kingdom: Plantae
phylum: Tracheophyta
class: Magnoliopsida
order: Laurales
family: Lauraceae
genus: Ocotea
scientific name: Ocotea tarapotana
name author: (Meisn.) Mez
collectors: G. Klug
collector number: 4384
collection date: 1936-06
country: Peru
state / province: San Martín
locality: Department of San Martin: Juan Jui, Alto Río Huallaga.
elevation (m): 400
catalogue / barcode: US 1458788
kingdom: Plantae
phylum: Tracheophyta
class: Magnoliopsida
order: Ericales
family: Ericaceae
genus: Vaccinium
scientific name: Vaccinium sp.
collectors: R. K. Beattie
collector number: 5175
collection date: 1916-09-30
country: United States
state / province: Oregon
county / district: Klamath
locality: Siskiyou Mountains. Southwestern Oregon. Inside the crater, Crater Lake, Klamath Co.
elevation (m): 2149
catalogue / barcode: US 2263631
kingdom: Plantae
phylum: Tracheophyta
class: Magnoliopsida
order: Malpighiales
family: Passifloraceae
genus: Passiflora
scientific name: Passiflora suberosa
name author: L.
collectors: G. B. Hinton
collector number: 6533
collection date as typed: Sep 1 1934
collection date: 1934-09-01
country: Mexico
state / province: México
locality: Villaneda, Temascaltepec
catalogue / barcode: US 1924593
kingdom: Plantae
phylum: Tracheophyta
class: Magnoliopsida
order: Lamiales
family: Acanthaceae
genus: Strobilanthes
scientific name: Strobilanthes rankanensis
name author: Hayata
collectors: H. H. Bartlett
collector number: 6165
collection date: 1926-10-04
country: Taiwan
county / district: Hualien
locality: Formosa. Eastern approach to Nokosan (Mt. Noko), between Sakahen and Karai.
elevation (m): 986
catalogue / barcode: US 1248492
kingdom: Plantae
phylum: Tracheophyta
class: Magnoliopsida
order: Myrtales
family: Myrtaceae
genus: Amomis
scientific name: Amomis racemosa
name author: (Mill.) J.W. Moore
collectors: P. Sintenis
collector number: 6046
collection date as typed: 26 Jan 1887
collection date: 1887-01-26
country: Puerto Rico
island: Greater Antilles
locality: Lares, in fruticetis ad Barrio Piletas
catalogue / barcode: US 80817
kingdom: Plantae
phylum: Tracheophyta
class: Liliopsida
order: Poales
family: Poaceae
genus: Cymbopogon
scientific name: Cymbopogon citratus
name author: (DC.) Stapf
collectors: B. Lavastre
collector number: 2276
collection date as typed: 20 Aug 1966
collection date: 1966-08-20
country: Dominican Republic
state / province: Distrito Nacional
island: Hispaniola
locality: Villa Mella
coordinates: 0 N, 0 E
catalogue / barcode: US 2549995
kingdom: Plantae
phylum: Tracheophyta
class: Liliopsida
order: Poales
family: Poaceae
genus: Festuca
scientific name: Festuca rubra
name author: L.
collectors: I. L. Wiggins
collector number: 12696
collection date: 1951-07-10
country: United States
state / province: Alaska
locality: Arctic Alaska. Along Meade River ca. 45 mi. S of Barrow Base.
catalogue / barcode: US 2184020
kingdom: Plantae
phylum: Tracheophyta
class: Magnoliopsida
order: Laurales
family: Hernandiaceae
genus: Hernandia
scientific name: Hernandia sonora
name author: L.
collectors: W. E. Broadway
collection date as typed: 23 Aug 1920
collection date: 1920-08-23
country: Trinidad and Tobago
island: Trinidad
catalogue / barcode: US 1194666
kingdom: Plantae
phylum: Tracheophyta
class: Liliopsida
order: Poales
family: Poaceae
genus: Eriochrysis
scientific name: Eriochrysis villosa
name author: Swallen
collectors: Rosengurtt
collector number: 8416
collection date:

========

Can you lay out all of the data above as a JSON list of strings, with one string for each line and any blank lines left out?

WRITTEN ANSWER =>
[
  "kingdom: Plantae",
  "phylum: Tracheophyta",
  "class: Magnoliopsida",
  "order: Laurales",
  "family: Lauraceae",
  "genus: Ocotea",
  "scientific name: Ocotea tarapotana",
  "name author: (Meisn.) Mez",
  "collectors: G. Klug",
  "collector number: 4384",
  "collection date: 1936-06",
  "country: Peru",
  "state / province: San Martín",
  "locality: Department of San Martin: Juan Jui, Alto Río Huallaga.",
  "elevation (m): 400",
  "catalogue / barcode: US 1458788",
  "kingdom: Plantae",
  "phylum: Tracheophyta",
  "class: Magnoliopsida",
  "order: Ericales",
  "family: Ericaceae",
  "genus: Vaccinium",
  "scientific name: Vaccinium sp.",
  "collectors: R. K. Beattie",
  "collector number: 5175",
  "collection date: 1916-09-30",
  "country: United States",
  "state / province: Oregon",
  "county / district: Klamath",
  "locality: Siskiyou Mountains. Southwestern Oregon. Inside the crater, Crater Lake, Klamath Co.",
  "elevation (m): 2149",
  "catalogue / barcode: US 2263631",
  "kingdom: Plantae",
  "phylum: Tracheophyta",
  "class: Magnoliopsida",
  "order: Malpighiales",
  "family: Passifloraceae",
  "genus: Passiflora",
  "scientific name: Passiflora suberosa",
  "name author: L.",
  "collectors: G. B. Hinton",
  "collector number: 6533",
  "collection date as typed: Sep 1 1934",
  "collection date: 1934-09-01",
  "country: Mexico",
  "state / province: México",
  "locality: Villaneda, Temascaltepec",
  "catalogue / barcode: US 1924593",
  "kingdom: Plantae",
  "phylum: Tracheophyta",
  "class: Magnoliopsida",
  "order: Lamiales",
  "family: Acanthaceae",
  "genus: Strobilanthes",
  "scientific name: Strobilanthes rankanensis",
  "name author: Hayata",
  "collectors: H. H. Bartlett",
  "collector number: 6165",
  "collection date: 1926-10-04",
  "country: Taiwan",
  "county / district: Hualien",
  "locality: Formosa. Eastern approach to Nokosan (Mt. Noko), between Sakahen and Karai.",
  "elevation (m): 986",
  "catalogue / barcode: US 1248492",
  "kingdom: Plantae",
  "phylum: Tracheophyta",
  "class: Magnoliopsida",
  "order: Myrtales",
  "family: Myrtaceae",
  "genus: Amomis",
  "scientific name: Amomis racemosa",
  "name author: (Mill.) J.W. Moore",
  "collectors: P. Sintenis",
  "collector number: 6046",
  "collection date as typed: 26 Jan 1887",
  "collection date: 1887-01-26",
  "country: Puerto Rico",
  "island: Greater Antilles",
  "locality: Lares, in fruticetis ad Barrio Piletas",
  "catalogue / barcode: US 80817",
  "kingdom: Plantae",
  "phylum: Tracheophyta",
  "class: Liliopsida",
  "order: Poales",
  "family: Poaceae",
  "genus: Cymbopogon",
  "scientific name: Cymbopogon citratus",
  "name author: (DC.) Stapf",
  "collectors: B. Lavastre",
  "collector number: 2276",
  "collection date as typed: 20 Aug 1966",
  "collection date: 1966-08-20",
  "country: Dominican Republic",
  "state / province: Distrito Nacional",
  "island: Hispaniola",
  "locality: Villa Mella",
  "coordinates: 0 N, 0 E",
  "catalogue / barcode: US 2549995",
  "kingdom: Plantae",
  "phylum: Tracheophyta",
  "class: Liliopsida",
  "order: Poales",
  "family: Poaceae",
  "genus: Festuca",
  "scientific name: Festuca rubra",
  "name author: L.",
  "collectors: I. L. Wiggins",
  "collector number: 12696",
  "collection date: 1951-07-10",
  "country: United States",
  "state / province: Alaska",
  "locality: Arctic Alaska. Along Meade River ca. 45 mi. S of Barrow Base.",
  "catalogue / barcode: US 2184020",
  "kingdom: Plantae",
  "phylum: Tracheophyta",
  "class: Magnoliopsida",
  "order: Laurales",
  "family: Hernandiaceae",
  "genus: Hernandia",
  "scientific name: Hernandia sonora",
  "name author: L.",
  "collectors: W. E. Broadway",
  "collection date as typed: 23 Aug 1920",
  "collection date: 1920-08-23",
  "country: Trinidad and Tobago",
  "island: Trinidad",
  "catalogue / barcode: US 1194666",
  "kingdom: Plantae",
  "phylum: Tracheophyta",
  "class: Liliopsida",
  "order: Poales",
  "family: Poaceae",
  "genus: Eriochrysis",
  "scientific name: Eriochrysis villosa",
  "name author: Swallen",
  "collectors: Rosengurtt",
  "collector number: 8416",
  "collection date:"
]